[TASK BRIEF]
Lines from the line with "of human adenocarcinoma" to the line with "expression analysis of" in the entries below, and only those, must be output exactly, with both ends included.
- - -
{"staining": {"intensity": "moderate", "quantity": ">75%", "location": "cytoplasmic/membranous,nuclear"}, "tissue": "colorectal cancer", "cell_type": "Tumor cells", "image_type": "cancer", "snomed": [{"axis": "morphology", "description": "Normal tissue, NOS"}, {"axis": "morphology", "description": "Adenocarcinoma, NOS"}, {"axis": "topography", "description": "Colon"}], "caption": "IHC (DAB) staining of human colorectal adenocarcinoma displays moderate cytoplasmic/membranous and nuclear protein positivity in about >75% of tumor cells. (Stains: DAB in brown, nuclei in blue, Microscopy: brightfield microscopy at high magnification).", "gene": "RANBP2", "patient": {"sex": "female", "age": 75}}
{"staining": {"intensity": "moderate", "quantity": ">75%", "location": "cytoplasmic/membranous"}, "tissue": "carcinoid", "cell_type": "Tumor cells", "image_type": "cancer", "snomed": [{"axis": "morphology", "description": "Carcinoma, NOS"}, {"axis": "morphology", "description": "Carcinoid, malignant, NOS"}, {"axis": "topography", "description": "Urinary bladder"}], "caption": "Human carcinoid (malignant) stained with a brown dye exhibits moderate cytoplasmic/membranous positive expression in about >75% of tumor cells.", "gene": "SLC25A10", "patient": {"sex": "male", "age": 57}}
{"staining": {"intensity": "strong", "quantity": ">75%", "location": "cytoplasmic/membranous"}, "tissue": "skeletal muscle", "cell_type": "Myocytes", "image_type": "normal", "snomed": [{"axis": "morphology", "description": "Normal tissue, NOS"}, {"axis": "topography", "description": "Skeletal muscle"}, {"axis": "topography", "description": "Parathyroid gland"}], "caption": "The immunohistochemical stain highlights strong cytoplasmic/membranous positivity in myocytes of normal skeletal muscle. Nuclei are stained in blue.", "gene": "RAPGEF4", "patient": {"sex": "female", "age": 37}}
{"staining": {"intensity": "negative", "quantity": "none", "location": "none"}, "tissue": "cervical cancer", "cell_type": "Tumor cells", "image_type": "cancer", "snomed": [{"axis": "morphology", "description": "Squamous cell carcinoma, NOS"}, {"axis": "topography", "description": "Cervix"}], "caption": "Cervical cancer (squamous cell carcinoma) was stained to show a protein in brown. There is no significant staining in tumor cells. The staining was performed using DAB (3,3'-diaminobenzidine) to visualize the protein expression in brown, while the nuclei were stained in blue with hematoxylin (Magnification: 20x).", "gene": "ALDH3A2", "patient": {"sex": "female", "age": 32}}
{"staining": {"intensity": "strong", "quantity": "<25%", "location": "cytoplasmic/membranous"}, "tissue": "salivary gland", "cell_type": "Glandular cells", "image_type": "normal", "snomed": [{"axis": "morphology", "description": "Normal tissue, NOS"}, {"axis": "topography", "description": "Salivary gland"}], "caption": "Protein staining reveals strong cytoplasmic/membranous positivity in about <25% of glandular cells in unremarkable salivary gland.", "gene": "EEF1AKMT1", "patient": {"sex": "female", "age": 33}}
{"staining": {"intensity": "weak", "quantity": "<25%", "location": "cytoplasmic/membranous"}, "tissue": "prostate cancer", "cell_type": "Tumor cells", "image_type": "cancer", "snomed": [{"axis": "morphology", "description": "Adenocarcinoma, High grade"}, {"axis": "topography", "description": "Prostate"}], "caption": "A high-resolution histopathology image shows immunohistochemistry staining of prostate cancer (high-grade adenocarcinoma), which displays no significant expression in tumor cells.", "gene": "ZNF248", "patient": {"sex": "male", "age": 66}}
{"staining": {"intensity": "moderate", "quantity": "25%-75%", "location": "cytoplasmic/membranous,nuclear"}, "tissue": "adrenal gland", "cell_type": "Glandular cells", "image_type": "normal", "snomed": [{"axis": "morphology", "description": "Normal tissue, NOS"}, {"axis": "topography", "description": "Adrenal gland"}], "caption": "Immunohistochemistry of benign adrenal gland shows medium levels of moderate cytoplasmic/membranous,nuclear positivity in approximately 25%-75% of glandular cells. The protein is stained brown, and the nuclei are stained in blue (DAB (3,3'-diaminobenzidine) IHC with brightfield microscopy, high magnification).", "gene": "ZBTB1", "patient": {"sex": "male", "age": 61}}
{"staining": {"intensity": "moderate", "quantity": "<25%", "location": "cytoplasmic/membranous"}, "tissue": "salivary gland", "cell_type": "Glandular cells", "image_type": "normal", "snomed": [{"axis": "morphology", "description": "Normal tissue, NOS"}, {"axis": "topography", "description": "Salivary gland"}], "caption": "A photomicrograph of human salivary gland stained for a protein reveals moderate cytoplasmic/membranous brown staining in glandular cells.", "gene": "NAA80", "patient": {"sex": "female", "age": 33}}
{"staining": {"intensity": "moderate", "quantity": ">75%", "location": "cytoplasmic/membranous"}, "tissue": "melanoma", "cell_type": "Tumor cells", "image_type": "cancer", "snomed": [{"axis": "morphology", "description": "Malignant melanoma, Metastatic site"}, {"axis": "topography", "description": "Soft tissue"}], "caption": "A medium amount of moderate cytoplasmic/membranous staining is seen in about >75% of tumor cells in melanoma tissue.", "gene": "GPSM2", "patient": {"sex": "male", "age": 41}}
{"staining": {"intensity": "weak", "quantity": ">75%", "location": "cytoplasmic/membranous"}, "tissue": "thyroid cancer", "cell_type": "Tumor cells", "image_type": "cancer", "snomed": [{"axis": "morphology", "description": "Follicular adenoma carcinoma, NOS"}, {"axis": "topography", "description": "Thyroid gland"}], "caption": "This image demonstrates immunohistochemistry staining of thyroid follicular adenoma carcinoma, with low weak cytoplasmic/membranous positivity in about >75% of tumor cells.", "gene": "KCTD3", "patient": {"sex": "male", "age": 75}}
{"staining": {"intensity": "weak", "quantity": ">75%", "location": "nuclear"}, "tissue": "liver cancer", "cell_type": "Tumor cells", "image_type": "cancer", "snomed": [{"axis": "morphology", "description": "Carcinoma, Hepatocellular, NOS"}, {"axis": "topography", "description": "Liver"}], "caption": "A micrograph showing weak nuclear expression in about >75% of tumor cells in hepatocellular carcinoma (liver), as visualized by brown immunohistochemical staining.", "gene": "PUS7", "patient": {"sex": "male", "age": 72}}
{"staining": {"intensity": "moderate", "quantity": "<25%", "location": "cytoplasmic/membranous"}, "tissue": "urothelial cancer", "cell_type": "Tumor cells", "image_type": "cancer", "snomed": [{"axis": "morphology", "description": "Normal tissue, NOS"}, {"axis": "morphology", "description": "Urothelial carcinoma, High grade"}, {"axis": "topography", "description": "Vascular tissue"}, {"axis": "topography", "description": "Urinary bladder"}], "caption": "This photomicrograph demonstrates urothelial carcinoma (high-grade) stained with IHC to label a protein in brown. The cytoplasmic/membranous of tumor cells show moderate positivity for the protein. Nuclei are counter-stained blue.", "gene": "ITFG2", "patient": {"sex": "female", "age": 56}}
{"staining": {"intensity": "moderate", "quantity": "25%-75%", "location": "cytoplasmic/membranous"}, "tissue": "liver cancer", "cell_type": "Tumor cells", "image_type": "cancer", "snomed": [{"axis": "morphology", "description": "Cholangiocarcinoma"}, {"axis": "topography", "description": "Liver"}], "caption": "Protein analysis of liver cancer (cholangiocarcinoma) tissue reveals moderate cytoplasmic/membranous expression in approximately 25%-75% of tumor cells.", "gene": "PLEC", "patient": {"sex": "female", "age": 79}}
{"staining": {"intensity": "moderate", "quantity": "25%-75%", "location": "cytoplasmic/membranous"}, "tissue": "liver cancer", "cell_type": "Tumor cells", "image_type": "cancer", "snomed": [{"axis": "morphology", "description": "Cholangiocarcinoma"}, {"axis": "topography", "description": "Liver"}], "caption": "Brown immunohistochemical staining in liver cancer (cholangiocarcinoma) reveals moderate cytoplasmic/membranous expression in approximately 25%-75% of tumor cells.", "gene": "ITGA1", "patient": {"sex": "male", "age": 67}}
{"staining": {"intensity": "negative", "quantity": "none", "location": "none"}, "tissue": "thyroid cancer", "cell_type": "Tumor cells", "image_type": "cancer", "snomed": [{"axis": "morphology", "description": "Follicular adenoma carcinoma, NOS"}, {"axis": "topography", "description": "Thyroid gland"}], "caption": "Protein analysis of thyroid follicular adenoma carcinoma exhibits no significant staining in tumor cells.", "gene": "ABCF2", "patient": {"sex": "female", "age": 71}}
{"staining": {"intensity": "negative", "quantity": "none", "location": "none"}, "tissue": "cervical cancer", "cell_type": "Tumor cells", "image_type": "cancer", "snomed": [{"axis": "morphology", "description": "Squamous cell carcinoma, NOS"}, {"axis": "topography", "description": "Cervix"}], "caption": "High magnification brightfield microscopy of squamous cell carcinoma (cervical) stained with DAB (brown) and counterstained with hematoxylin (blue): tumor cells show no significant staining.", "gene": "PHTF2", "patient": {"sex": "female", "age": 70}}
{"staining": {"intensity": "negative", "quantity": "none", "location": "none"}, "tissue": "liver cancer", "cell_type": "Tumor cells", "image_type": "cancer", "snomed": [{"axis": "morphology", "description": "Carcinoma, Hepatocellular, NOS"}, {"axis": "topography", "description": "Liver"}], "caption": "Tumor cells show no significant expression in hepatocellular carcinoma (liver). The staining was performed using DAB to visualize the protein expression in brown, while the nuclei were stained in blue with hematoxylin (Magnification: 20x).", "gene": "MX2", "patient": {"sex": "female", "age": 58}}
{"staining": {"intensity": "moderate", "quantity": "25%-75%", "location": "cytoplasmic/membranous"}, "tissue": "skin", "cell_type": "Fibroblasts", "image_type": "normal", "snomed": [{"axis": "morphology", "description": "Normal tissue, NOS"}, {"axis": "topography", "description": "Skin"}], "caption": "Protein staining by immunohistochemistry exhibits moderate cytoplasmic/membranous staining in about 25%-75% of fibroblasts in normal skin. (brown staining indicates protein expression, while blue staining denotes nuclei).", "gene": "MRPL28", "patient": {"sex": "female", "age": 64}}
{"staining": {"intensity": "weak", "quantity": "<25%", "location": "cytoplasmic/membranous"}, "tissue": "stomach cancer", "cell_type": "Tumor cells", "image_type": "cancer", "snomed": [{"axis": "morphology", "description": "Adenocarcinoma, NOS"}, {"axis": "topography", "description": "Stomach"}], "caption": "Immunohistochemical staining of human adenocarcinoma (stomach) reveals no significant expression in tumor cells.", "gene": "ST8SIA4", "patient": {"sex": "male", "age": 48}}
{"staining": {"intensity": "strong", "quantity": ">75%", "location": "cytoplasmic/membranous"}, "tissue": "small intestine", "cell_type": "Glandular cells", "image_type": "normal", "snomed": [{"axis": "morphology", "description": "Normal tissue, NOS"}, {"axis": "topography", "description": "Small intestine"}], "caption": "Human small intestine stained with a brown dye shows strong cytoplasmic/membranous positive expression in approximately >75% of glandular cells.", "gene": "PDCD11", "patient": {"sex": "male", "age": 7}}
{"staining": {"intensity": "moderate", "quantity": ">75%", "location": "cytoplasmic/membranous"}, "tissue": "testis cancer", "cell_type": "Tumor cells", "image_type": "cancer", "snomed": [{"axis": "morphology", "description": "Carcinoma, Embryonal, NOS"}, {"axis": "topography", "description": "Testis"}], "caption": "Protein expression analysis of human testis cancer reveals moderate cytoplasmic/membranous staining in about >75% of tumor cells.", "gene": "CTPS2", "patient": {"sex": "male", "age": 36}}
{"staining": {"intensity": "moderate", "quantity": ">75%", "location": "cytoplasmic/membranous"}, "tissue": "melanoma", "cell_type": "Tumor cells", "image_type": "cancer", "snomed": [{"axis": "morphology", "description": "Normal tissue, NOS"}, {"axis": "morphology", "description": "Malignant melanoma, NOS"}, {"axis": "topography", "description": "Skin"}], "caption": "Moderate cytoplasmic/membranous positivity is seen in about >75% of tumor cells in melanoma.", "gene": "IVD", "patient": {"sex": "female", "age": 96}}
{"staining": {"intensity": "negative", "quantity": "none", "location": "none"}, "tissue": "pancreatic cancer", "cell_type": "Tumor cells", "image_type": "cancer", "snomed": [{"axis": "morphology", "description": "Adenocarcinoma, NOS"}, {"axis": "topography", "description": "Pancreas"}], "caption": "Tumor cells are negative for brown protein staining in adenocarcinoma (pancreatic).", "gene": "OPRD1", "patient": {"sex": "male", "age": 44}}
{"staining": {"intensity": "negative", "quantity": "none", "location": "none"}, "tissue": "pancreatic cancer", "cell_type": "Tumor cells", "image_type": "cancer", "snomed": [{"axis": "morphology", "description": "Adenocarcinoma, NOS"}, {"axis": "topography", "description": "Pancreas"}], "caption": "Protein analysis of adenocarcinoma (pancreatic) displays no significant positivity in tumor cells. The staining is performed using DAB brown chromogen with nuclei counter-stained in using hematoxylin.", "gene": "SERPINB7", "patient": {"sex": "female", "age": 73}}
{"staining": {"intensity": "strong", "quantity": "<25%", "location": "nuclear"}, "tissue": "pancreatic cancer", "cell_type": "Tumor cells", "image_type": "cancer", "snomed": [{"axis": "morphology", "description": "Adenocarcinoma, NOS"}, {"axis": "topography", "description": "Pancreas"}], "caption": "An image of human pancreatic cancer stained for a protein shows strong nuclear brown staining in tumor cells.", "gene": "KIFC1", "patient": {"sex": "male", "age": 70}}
- - -
[TASK RESPONSE]
{"staining": {"intensity": "weak", "quantity": "<25%", "location": "cytoplasmic/membranous"}, "tissue": "stomach cancer", "cell_type": "Tumor cells", "image_type": "cancer", "snomed": [{"axis": "morphology", "description": "Adenocarcinoma, NOS"}, {"axis": "topography", "description": "Stomach"}], "caption": "Immunohistochemical staining of human adenocarcinoma (stomach) reveals no significant expression in tumor cells.", "gene": "ST8SIA4", "patient": {"sex": "male", "age": 48}}
{"staining": {"intensity": "strong", "quantity": ">75%", "location": "cytoplasmic/membranous"}, "tissue": "small intestine", "cell_type": "Glandular cells", "image_type": "normal", "snomed": [{"axis": "morphology", "description": "Normal tissue, NOS"}, {"axis": "topography", "description": "Small intestine"}], "caption": "Human small intestine stained with a brown dye shows strong cytoplasmic/membranous positive expression in approximately >75% of glandular cells.", "gene": "PDCD11", "patient": {"sex": "male", "age": 7}}
{"staining": {"intensity": "moderate", "quantity": ">75%", "location": "cytoplasmic/membranous"}, "tissue": "testis cancer", "cell_type": "Tumor cells", "image_type": "cancer", "snomed": [{"axis": "morphology", "description": "Carcinoma, Embryonal, NOS"}, {"axis": "topography", "description": "Testis"}], "caption": "Protein expression analysis of human testis cancer reveals moderate cytoplasmic/membranous staining in about >75% of tumor cells.", "gene": "CTPS2", "patient": {"sex": "male", "age": 36}}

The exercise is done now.